- Problem statement
The data below is to be transcribed word for word; pictures are to be excluded.

- Information given
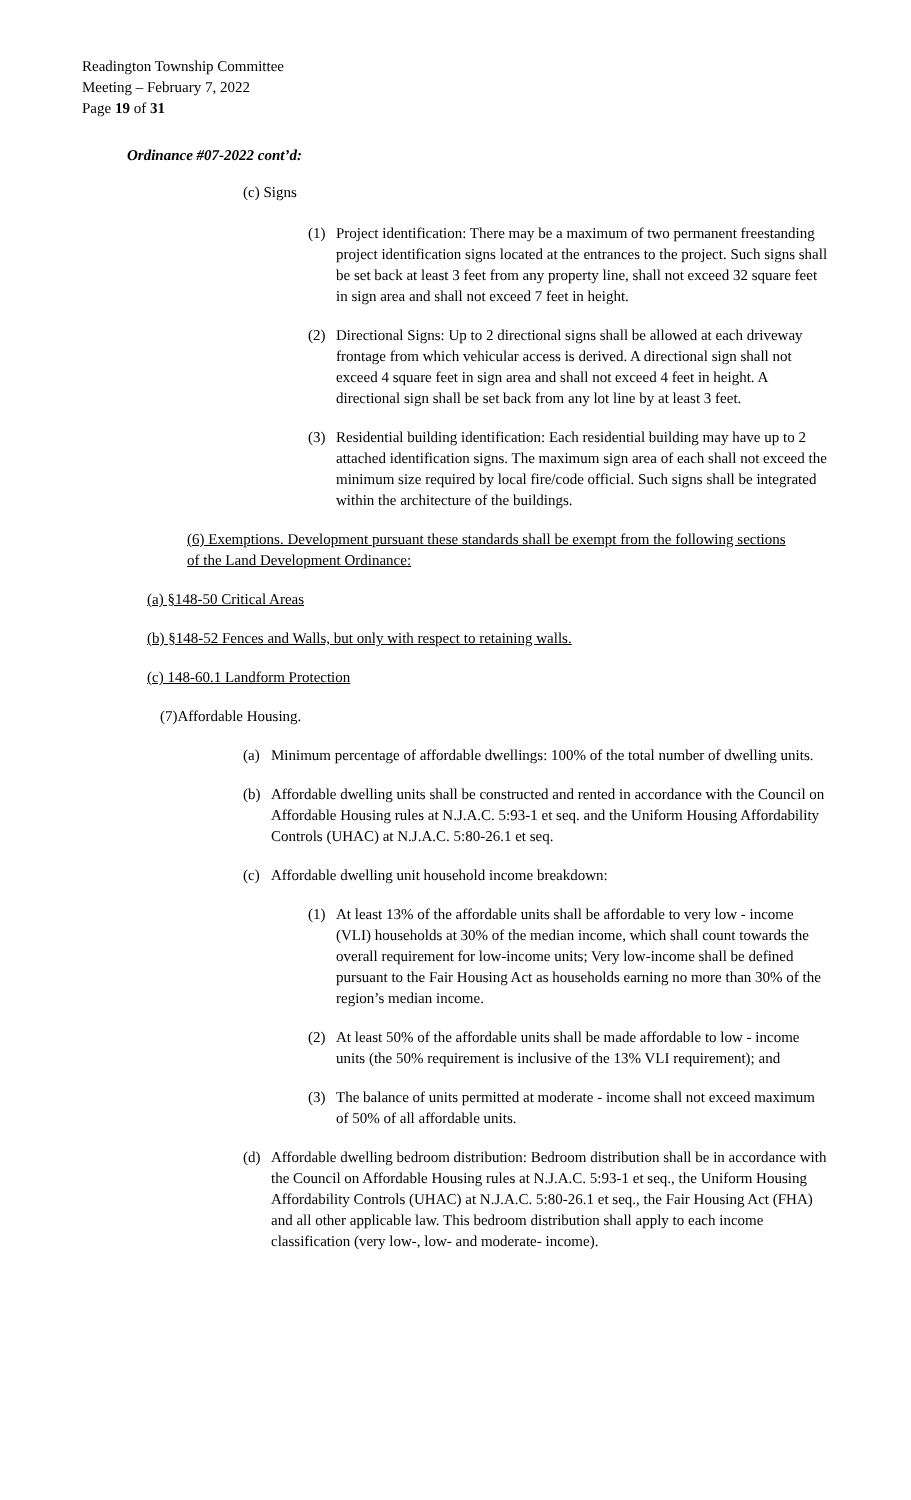Readington Township Committee
Meeting – February 7, 2022
Page 19 of 31
Ordinance #07-2022 cont’d:
(c) Signs
(1) Project identification: There may be a maximum of two permanent freestanding project identification signs located at the entrances to the project. Such signs shall be set back at least 3 feet from any property line, shall not exceed 32 square feet in sign area and shall not exceed 7 feet in height.
(2) Directional Signs: Up to 2 directional signs shall be allowed at each driveway frontage from which vehicular access is derived. A directional sign shall not exceed 4 square feet in sign area and shall not exceed 4 feet in height. A directional sign shall be set back from any lot line by at least 3 feet.
(3) Residential building identification: Each residential building may have up to 2 attached identification signs. The maximum sign area of each shall not exceed the minimum size required by local fire/code official. Such signs shall be integrated within the architecture of the buildings.
(6) Exemptions. Development pursuant these standards shall be exempt from the following sections of the Land Development Ordinance:
(a) §148-50 Critical Areas
(b) §148-52 Fences and Walls, but only with respect to retaining walls.
(c) 148-60.1 Landform Protection
(7)Affordable Housing.
(a) Minimum percentage of affordable dwellings: 100% of the total number of dwelling units.
(b) Affordable dwelling units shall be constructed and rented in accordance with the Council on Affordable Housing rules at N.J.A.C. 5:93-1 et seq. and the Uniform Housing Affordability Controls (UHAC) at N.J.A.C. 5:80-26.1 et seq.
(c) Affordable dwelling unit household income breakdown:
(1) At least 13% of the affordable units shall be affordable to very low - income (VLI) households at 30% of the median income, which shall count towards the overall requirement for low-income units; Very low-income shall be defined pursuant to the Fair Housing Act as households earning no more than 30% of the region’s median income.
(2) At least 50% of the affordable units shall be made affordable to low - income units (the 50% requirement is inclusive of the 13% VLI requirement); and
(3) The balance of units permitted at moderate - income shall not exceed maximum of 50% of all affordable units.
(d) Affordable dwelling bedroom distribution: Bedroom distribution shall be in accordance with the Council on Affordable Housing rules at N.J.A.C. 5:93-1 et seq., the Uniform Housing Affordability Controls (UHAC) at N.J.A.C. 5:80-26.1 et seq., the Fair Housing Act (FHA) and all other applicable law. This bedroom distribution shall apply to each income classification (very low-, low- and moderate- income).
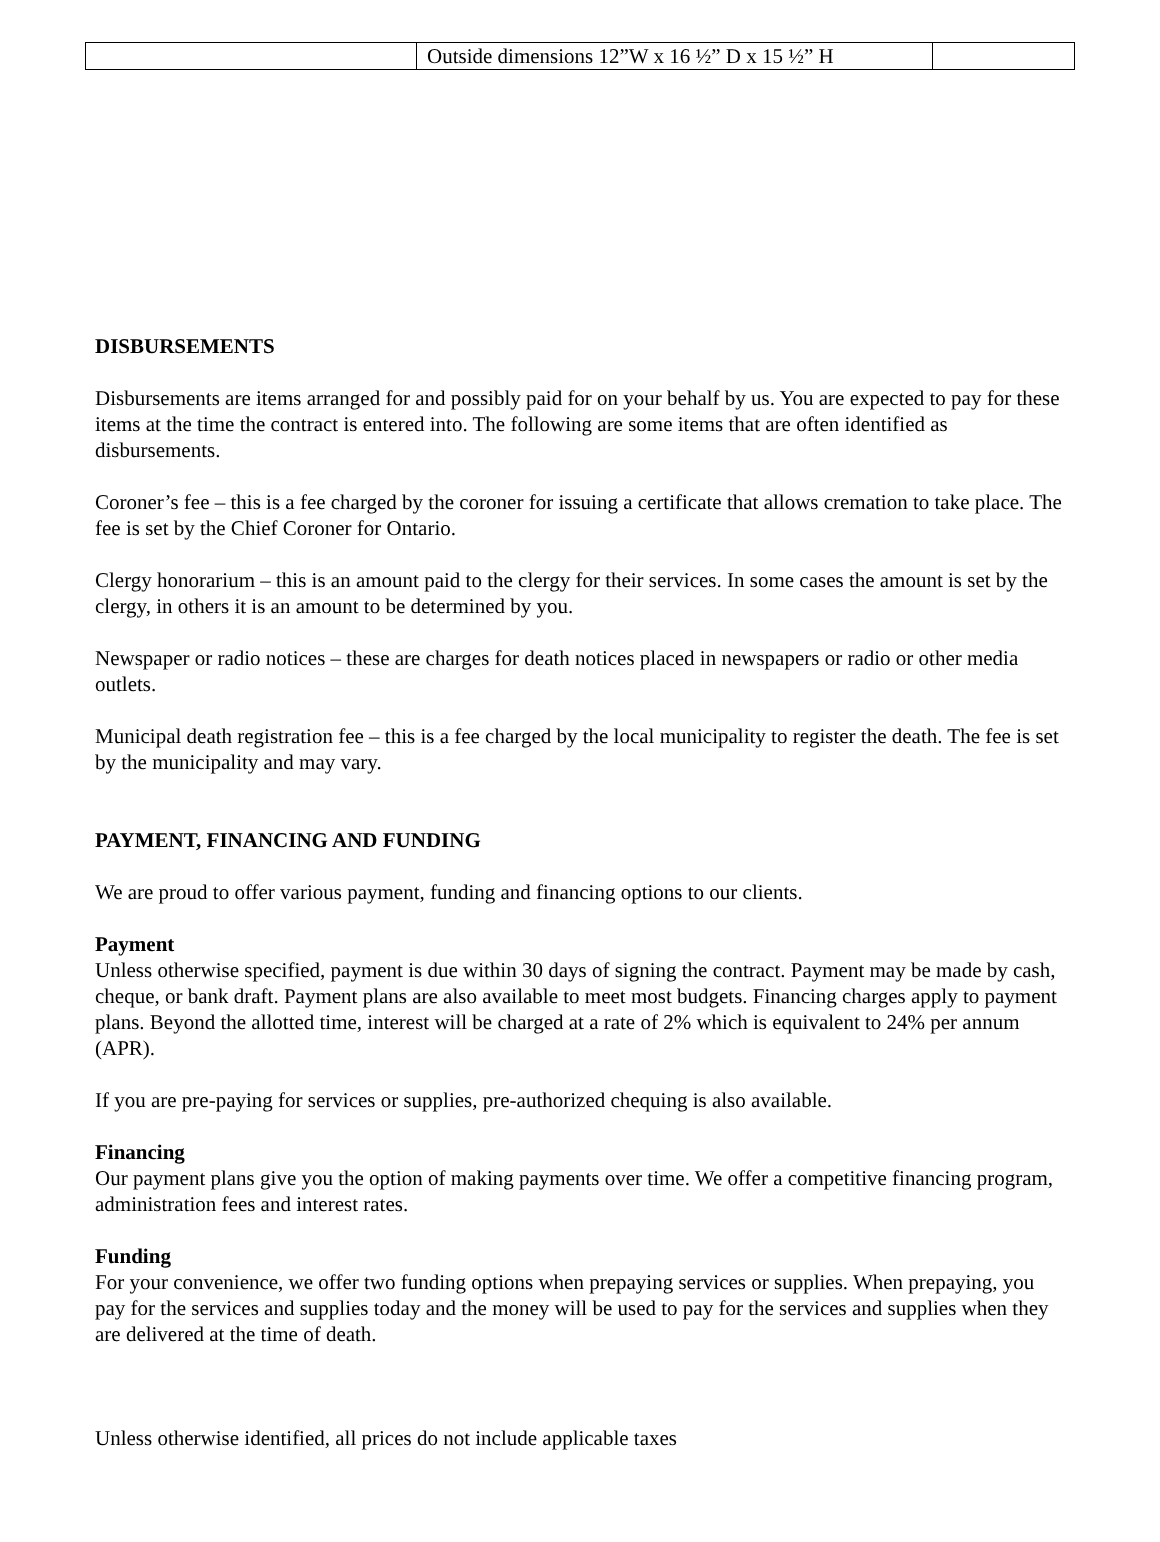| | Outside dimensions 12”W x 16 ½” D x 15 ½” H | |
DISBURSEMENTS
Disbursements are items arranged for and possibly paid for on your behalf by us. You are expected to pay for these items at the time the contract is entered into. The following are some items that are often identified as disbursements.
Coroner’s fee – this is a fee charged by the coroner for issuing a certificate that allows cremation to take place. The fee is set by the Chief Coroner for Ontario.
Clergy honorarium – this is an amount paid to the clergy for their services. In some cases the amount is set by the clergy, in others it is an amount to be determined by you.
Newspaper or radio notices – these are charges for death notices placed in newspapers or radio or other media outlets.
Municipal death registration fee – this is a fee charged by the local municipality to register the death. The fee is set by the municipality and may vary.
PAYMENT, FINANCING AND FUNDING
We are proud to offer various payment, funding and financing options to our clients.
Payment
Unless otherwise specified, payment is due within 30 days of signing the contract. Payment may be made by cash, cheque, or bank draft. Payment plans are also available to meet most budgets. Financing charges apply to payment plans. Beyond the allotted time, interest will be charged at a rate of 2% which is equivalent to 24% per annum (APR).
If you are pre-paying for services or supplies, pre-authorized chequing is also available.
Financing
Our payment plans give you the option of making payments over time. We offer a competitive financing program, administration fees and interest rates.
Funding
For your convenience, we offer two funding options when prepaying services or supplies. When prepaying, you pay for the services and supplies today and the money will be used to pay for the services and supplies when they are delivered at the time of death.
Unless otherwise identified, all prices do not include applicable taxes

- Written response
Readington Township Committee
Meeting – February 7, 2022
Page 19 of 31
Ordinance #07-2022 cont’d:
(c) Signs
(1) Project identification: There may be a maximum of two permanent freestanding project identification signs located at the entrances to the project. Such signs shall be set back at least 3 feet from any property line, shall not exceed 32 square feet in sign area and shall not exceed 7 feet in height.
(2) Directional Signs: Up to 2 directional signs shall be allowed at each driveway frontage from which vehicular access is derived. A directional sign shall not exceed 4 square feet in sign area and shall not exceed 4 feet in height. A directional sign shall be set back from any lot line by at least 3 feet.
(3) Residential building identification: Each residential building may have up to 2 attached identification signs. The maximum sign area of each shall not exceed the minimum size required by local fire/code official. Such signs shall be integrated within the architecture of the buildings.
(6) Exemptions. Development pursuant these standards shall be exempt from the following sections of the Land Development Ordinance:
(a) §148-50 Critical Areas
(b) §148-52 Fences and Walls, but only with respect to retaining walls.
(c) 148-60.1 Landform Protection
(7)Affordable Housing.
(a) Minimum percentage of affordable dwellings: 100% of the total number of dwelling units.
(b) Affordable dwelling units shall be constructed and rented in accordance with the Council on Affordable Housing rules at N.J.A.C. 5:93-1 et seq. and the Uniform Housing Affordability Controls (UHAC) at N.J.A.C. 5:80-26.1 et seq.
(c) Affordable dwelling unit household income breakdown:
(1) At least 13% of the affordable units shall be affordable to very low - income (VLI) households at 30% of the median income, which shall count towards the overall requirement for low-income units; Very low-income shall be defined pursuant to the Fair Housing Act as households earning no more than 30% of the region’s median income.
(2) At least 50% of the affordable units shall be made affordable to low - income units (the 50% requirement is inclusive of the 13% VLI requirement); and
(3) The balance of units permitted at moderate - income shall not exceed maximum of 50% of all affordable units.
(d) Affordable dwelling bedroom distribution: Bedroom distribution shall be in accordance with the Council on Affordable Housing rules at N.J.A.C. 5:93-1 et seq., the Uniform Housing Affordability Controls (UHAC) at N.J.A.C. 5:80-26.1 et seq., the Fair Housing Act (FHA) and all other applicable law. This bedroom distribution shall apply to each income classification (very low-, low- and moderate- income).
| | Outside dimensions 12”W x 16 ½” D x 15 ½” H | |
DISBURSEMENTS
Disbursements are items arranged for and possibly paid for on your behalf by us. You are expected to pay for these items at the time the contract is entered into. The following are some items that are often identified as disbursements.
Coroner’s fee – this is a fee charged by the coroner for issuing a certificate that allows cremation to take place. The fee is set by the Chief Coroner for Ontario.
Clergy honorarium – this is an amount paid to the clergy for their services. In some cases the amount is set by the clergy, in others it is an amount to be determined by you.
Newspaper or radio notices – these are charges for death notices placed in newspapers or radio or other media outlets.
Municipal death registration fee – this is a fee charged by the local municipality to register the death. The fee is set by the municipality and may vary.
PAYMENT, FINANCING AND FUNDING
We are proud to offer various payment, funding and financing options to our clients.
Payment
Unless otherwise specified, payment is due within 30 days of signing the contract. Payment may be made by cash, cheque, or bank draft. Payment plans are also available to meet most budgets. Financing charges apply to payment plans. Beyond the allotted time, interest will be charged at a rate of 2% which is equivalent to 24% per annum (APR).
If you are pre-paying for services or supplies, pre-authorized chequing is also available.
Financing
Our payment plans give you the option of making payments over time. We offer a competitive financing program, administration fees and interest rates.
Funding
For your convenience, we offer two funding options when prepaying services or supplies. When prepaying, you pay for the services and supplies today and the money will be used to pay for the services and supplies when they are delivered at the time of death.
Unless otherwise identified, all prices do not include applicable taxes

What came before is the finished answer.